____ RECORDS FOR THIS EXERCISE

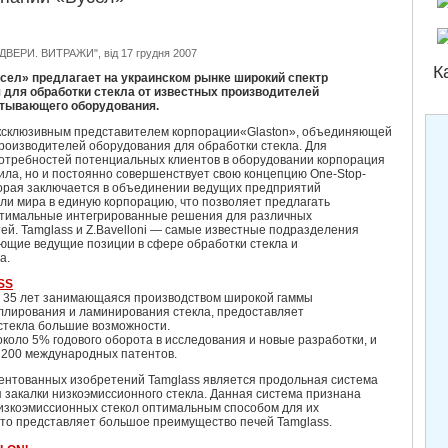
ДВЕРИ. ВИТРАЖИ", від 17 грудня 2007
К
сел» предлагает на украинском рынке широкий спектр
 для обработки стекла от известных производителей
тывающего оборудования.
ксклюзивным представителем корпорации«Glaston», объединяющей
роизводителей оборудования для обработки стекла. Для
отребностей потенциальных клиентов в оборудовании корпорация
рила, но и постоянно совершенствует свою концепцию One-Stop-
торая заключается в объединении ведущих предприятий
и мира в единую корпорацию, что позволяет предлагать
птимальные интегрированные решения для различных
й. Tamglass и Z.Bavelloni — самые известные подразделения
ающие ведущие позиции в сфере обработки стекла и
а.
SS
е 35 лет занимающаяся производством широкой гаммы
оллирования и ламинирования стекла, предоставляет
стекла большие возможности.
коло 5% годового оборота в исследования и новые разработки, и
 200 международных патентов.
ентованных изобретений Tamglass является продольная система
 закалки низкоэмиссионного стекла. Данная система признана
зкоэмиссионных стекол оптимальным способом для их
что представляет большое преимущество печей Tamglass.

________
____ RECORDS FOR THIS EXERCISE

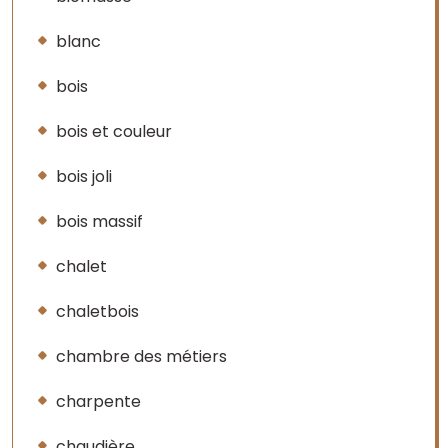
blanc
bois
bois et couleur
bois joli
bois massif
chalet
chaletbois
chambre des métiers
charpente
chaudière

________
____ RECORDS FOR THIS EXERCISE

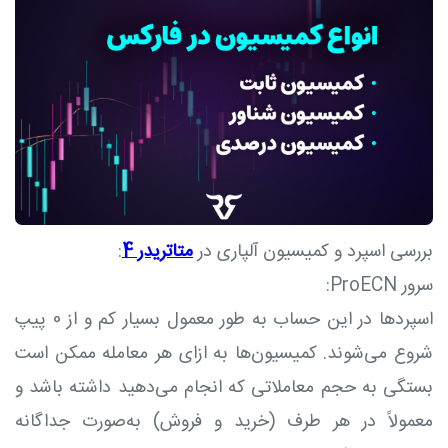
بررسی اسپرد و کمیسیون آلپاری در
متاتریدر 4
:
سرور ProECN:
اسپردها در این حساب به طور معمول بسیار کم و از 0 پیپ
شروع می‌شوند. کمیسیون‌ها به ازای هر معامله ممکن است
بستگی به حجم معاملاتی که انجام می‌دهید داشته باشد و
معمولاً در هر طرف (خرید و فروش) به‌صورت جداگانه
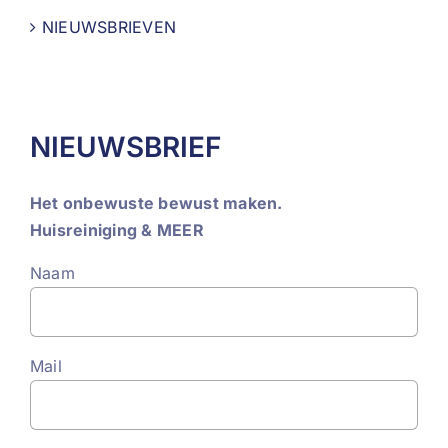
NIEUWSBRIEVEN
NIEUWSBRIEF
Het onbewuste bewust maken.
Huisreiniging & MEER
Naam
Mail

________

# PROBLEM DESCRIPTION
Output, from the data above, the lines from the line with "роизводителей оборудования для" to the line with "что представляет большое" exactly as they stand, both ends included and nothing else.

# TASK RESULT
роизводителей оборудования для обработки стекла. Для
отребностей потенциальных клиентов в оборудовании корпорация
рила, но и постоянно совершенствует свою концепцию One-Stop-
торая заключается в объединении ведущих предприятий
и мира в единую корпорацию, что позволяет предлагать
птимальные интегрированные решения для различных
й. Tamglass и Z.Bavelloni — самые известные подразделения
ающие ведущие позиции в сфере обработки стекла и
а.
SS
е 35 лет занимающаяся производством широкой гаммы
оллирования и ламинирования стекла, предоставляет
стекла большие возможности.
коло 5% годового оборота в исследования и новые разработки, и
 200 международных патентов.
ентованных изобретений Tamglass является продольная система
 закалки низкоэмиссионного стекла. Данная система признана
зкоэмиссионных стекол оптимальным способом для их
что представляет большое преимущество печей Tamglass.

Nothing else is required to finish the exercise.